On the same earnings call, CEO James Park indicated that there's "good retailer commitment behind the launch of the product." The management team certainly was excited about the new product and confident in its prospects, even though it had not been unveiled yet. When the smartwatch was finally announced, the stock responded favorably. Investors will want to pay attention to what management says about how the smartwatch is selling.
Can the company improve this key metric?
One number that Fitbit investors should keep an eye on is revenue per device sold. By taking the total revenue for the quarter and dividing by the number of devices sold, this ratio gives a good idea of how well the company is dealing with the challenge of commoditization and if it's making money beyond the price of the device.
Last quarter, the company was able to maintain its average selling price (ASP) and add almost $4 of incremental revenue per device for accessories. Zerella indicated that this quarter's ASP would be "similar" to Q2's, but with new accessories and Fitbit-branded headphones announced with the Ionic, accessory revenue could have a meaningful positive impact to this measure.
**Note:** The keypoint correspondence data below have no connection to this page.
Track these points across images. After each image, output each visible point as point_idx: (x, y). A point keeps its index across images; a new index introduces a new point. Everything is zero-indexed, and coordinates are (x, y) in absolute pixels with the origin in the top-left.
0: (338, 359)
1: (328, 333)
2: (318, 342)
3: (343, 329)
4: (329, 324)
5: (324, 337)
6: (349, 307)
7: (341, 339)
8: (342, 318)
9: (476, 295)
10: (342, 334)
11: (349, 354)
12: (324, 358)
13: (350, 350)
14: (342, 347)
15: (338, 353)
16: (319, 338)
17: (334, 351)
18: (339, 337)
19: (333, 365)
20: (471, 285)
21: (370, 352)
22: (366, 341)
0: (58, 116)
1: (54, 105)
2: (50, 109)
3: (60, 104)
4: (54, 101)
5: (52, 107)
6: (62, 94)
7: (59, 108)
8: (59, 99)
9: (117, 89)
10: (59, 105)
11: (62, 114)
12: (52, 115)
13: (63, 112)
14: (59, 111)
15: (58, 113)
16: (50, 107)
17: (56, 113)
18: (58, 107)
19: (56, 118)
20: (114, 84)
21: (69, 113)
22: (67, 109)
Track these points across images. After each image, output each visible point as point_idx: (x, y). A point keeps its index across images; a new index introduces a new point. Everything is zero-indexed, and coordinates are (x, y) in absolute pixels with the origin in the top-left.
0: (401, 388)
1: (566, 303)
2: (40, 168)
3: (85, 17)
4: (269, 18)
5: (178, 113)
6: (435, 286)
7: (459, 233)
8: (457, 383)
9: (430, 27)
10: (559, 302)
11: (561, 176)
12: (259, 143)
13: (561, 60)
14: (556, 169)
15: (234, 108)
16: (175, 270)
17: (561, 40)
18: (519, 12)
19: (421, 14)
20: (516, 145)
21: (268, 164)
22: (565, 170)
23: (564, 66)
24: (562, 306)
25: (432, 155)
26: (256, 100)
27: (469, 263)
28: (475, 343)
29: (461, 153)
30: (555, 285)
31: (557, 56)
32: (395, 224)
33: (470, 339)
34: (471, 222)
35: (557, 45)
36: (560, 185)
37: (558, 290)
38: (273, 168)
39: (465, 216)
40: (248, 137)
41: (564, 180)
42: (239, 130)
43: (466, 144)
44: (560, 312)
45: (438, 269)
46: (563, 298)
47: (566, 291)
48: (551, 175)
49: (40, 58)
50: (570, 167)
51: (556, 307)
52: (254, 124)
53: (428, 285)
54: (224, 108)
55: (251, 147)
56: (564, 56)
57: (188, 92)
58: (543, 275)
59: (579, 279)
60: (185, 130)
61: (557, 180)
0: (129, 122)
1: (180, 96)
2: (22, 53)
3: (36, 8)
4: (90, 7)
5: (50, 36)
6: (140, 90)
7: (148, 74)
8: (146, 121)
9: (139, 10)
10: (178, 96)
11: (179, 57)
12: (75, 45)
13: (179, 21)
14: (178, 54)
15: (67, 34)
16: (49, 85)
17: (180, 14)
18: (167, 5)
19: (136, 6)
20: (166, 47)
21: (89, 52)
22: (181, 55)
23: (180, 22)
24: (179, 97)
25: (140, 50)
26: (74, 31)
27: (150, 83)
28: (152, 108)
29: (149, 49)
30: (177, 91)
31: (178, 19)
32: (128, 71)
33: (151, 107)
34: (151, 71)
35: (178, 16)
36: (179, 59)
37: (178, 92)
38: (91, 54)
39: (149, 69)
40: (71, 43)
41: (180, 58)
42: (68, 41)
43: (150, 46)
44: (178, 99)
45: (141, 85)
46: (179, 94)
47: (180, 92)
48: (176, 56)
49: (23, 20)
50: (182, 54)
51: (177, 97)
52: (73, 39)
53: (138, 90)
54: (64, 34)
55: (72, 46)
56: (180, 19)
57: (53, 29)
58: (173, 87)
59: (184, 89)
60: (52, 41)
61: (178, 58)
Lastly, additional revenue that is not associated with a device such as subscription revenue for the Fitstar fitness app or programs related the company's enterprise health initiatives could also help this metric improve.
Can the company earn revenue beyond the devices?
Earlier this year, Fitbit announced a corporate reorganization focusing the company as two separate but interdependent businesses: consumer and enterprise health. The enterprise segment will focus on "expand[ing] on the company's early successes in working with insurance companies, employers, health systems, and other healthcare partners." This segment has tremendous opportunity for growth, but has not yielded much revenue, with the company indicating just that it is less than 10% of overall revenue.
With announcements this quarter that the company was selected to participate in the FDA's new digital health software pre-certification program and a partnership with med-device manufacturer DexCom, I'll be looking for the company to report progress on this significant opportunity. It's important for the long-term health of the company that it can diversify beyond selling consumer tech devices.
With this earnings announcement in the books, Fitbit's self-proclaimed "rebuilding year" will be three quarters complete. Investors will be watching if Fitbit is creating solid building blocks for growth going into 2018.